The great thing is that you don’t even need to vibecode anything at 2am with your LLM because haproxy 3.4+ actually supports this mechanism! All it takes is something like
bind ... tcp-ss 1
tcp-request connection set-var(sess.syn) fc_saved_syn
tcp-request connection set-var(sess.dscp) var(sess.syn),ip.tos,and(252),div(4)
Now you have the upstream of the router as a variable in your http server and it’s kube-friendly and everything. I could have wrapped it here but I don’t want to terminate TLS in haproxy so instead I use the proxy protocol v2 to pass it down to the real ingress (in my case, istio’s envoy):
frontend labasn_public_asn_blog_tls
bind 44.30.165.73:443 tcp-ss 1
bind [2a0b:4e07:290f::fa2c:a11e:2]:443 v6only tcp-ss 1
tcp-request connection set-var(sess.syn) fc_saved_syn
tcp-request connection set-var(sess.dscp) var(sess.syn),ip.tos,and(252),div(4)

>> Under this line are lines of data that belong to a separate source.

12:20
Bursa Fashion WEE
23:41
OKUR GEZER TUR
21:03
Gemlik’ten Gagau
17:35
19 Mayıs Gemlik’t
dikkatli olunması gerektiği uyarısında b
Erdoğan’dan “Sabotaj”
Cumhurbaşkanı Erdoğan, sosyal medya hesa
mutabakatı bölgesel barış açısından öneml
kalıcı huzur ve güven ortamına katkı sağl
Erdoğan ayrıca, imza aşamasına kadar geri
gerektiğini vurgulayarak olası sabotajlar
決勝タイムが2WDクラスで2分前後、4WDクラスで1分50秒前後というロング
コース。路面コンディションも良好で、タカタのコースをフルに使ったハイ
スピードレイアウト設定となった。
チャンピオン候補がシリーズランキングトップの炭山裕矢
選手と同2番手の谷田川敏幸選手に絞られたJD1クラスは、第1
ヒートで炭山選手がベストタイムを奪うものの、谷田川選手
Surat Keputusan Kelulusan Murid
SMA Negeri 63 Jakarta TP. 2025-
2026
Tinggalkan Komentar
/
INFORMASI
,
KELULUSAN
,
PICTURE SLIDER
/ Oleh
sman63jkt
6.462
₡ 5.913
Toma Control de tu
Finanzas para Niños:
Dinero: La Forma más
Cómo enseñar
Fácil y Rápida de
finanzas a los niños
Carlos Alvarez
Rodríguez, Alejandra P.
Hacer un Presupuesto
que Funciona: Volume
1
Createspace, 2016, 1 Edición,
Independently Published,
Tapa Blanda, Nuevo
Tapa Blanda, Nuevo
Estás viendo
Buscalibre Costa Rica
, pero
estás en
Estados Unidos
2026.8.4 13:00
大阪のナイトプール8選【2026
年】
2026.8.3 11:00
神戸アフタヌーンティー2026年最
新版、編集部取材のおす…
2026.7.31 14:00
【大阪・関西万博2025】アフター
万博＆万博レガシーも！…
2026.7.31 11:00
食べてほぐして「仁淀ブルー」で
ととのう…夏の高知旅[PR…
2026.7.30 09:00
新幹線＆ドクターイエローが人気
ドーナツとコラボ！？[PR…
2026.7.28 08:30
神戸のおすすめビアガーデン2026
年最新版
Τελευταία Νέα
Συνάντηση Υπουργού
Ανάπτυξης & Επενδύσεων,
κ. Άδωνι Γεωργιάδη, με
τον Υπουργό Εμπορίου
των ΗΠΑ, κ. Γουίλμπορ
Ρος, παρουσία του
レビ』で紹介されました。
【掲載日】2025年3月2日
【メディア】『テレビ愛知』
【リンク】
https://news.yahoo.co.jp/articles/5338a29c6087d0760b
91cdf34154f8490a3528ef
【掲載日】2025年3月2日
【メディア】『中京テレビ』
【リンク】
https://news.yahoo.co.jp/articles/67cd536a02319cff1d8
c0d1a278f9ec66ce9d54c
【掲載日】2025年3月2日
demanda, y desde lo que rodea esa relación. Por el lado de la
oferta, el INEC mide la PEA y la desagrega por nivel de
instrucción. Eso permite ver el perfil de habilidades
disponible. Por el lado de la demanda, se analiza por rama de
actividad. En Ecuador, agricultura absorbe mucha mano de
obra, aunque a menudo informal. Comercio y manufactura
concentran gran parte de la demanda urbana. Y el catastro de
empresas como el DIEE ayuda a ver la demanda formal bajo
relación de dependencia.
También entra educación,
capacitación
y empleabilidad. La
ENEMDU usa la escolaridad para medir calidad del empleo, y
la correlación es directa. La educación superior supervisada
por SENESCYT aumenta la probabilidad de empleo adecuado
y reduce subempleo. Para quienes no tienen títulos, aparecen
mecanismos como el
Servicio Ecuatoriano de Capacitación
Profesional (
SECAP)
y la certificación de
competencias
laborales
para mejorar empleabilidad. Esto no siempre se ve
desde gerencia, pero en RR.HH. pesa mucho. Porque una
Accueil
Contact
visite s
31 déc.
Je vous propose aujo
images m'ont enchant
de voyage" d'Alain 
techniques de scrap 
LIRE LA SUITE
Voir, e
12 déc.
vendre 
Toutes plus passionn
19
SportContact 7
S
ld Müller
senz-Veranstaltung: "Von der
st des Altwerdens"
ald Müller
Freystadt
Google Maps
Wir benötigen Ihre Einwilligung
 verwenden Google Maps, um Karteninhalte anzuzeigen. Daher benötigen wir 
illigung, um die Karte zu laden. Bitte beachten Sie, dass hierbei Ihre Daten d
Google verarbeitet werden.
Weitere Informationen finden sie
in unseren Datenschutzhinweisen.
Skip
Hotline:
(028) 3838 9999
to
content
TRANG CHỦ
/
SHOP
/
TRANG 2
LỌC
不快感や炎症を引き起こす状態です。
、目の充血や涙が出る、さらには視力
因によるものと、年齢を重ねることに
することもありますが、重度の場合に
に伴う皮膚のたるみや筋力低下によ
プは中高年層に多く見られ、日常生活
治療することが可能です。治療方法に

tcp-request connection set-var(sess.uplink) str(unknown)
tcp-request connection set-var(sess.uplink) str(upstream-route64-ams1) if { var(sess.dscp) -m int eq 3 }
tcp-request connection set-var(sess.uplink) str(upstream-lagrange-lon) if { var(sess.dscp) -m int eq 7 }
tcp-request connection set-var(sess.uplink) str(ixp-bgpex-lon) if { var(sess.dscp) -m int eq 11 }
tcp-request connection set-var(sess.uplink) str(ixp-bgpex-ams) if { var(sess.dscp) -m int eq 15 }
tcp-request connection set-var(sess.uplink) str(ixp-4ixp-zur01) if { var(sess.dscp) -m int eq 19 }
tcp-request connection set-var(sess.uplink) str(upstream-bgptunnel-ams) if { var(sess.dscp) -m int eq 23 }
default_backend asn_blog_ingress_tls
backend asn_blog_ingress_tls
server asn-blog-ingress [fde0::1]:443 source [fde0::2] send-proxy-v2 set-proxy-v2-tlv-fmt(0xE0) %[var(sess.uplink)] check check-ssl check-sni as219458.farcaller.net ca-file /nix/store/zdl7dn1gmi1cxdw5a8hw6xsf4cz0rjmg-nss-cacert-3.123/etc/ssl/certs/ca-bundle.crt verify required verifyhost as219458.farcaller.net
and then on istio side there’s a little bit of envoy configuration to read proxy protocol and convert it to a normal http header that the web server can reason with:
|
|
And just like that, the ASN landing page tells you which ingress you came from!